December 5, 2018
Nvidia used processing power and neural networks to create a very convincing virtual city, which will be open for tours by attendees to this year’s NeurIPS AI conference in Montreal. Nvidia’s system, which uses existing videos of scenery and objects to create these interactive environments, also makes it easier for artists to create similar virtual worlds. Nvidia vice president of applied deep learning Bryan Catanzaro said generative models are key to making the process of creating virtual worlds cost effective.
Engadget reports that, “researchers trained the fledgling neural model with dashcam videos taken from self-driving car trials in cities for about a week on one of the company’s DGX-1 supercomputers.” (According to Nvidia chief executive Jensen Huang, the DGX-1 is the equivalent of “250 servers in a box.”) Then, a research team relied on Unreal Engine 4 to create a “semantic map,” which “essentially assigns every pixel on-screen a label,” such as ‘car’ or ‘tree’.

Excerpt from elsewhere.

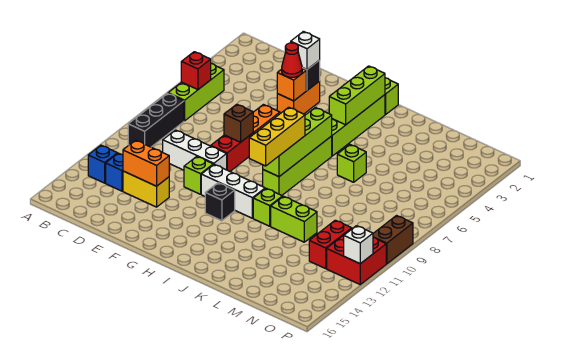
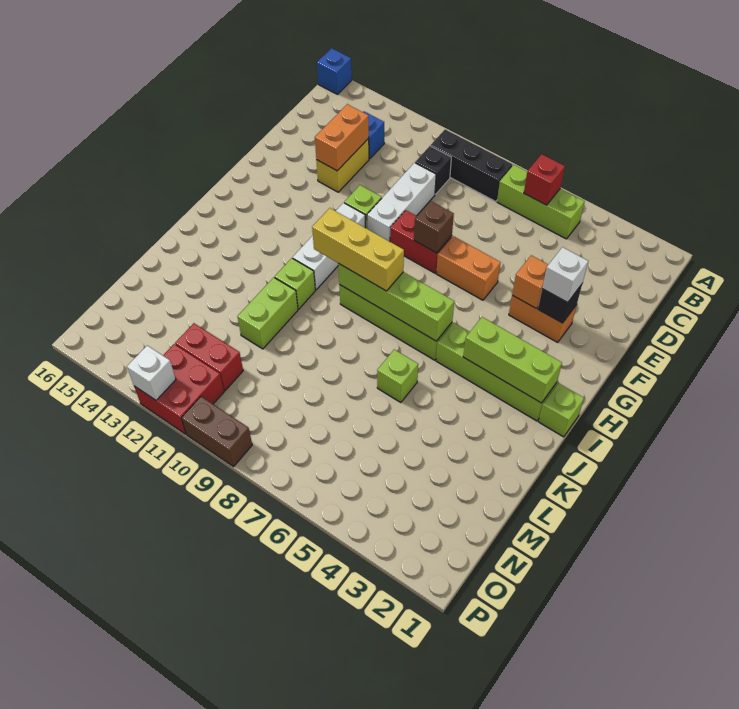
blue brick B13 level 1 -> blue brick A16 level 1
red cone F4 level 3 -> none
black brick H12 level 1 -> black brick C10 level 1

Unreal Engine then produced a sketch of a scene that was fed into Nvidia’s neural model, where “AI applied the visuals for what it knew a ‘car’ looked like to the clump of pixels labeled ‘car’ and repeated the same process for every other classified object in the scene.”
Catanzaro reported that AI rendered it all in real time, and that the car simulation ran at 25-frames-per-second. The team also “used this new video-to-video synthesis technique to digitally coax a team member into dancing like Psy,” in which AI had to figure out the dance poses, turn them into stick figures and then render another person’s appearance on top of them.
Engadget notes that the images aren’t as “graphically rich or as detailed” as a typical AAA video game scene, but that they “offer glimpses at digital cities filled with objects that do sort of look real.”
Nvidia’s code is all open source, but developers won’t be using it any time soon; “the company was quick to point out the neural network’s limitations … [saying that] its model wasn’t great at rendering vehicles as they turn because its label maps lacked sufficient information.” In other words, the images are still “a long way from being photo-realistic for long periods of time.”
Engadget adds that, “it’s sadly not hard to see how these techniques could be used for unsavory purposes,” such as deepfakes. But Catanzaro noted that, “most of the time they’re used for good things.” “We’re focused on the good applications,” he said, pointing out that, “Stalin was Photoshopping people out of pictures in the ‘50s before Photoshop even existed.” Still, “the existence of these tools also means the line between real events and fabricated ones will continue to grow more tenuous.”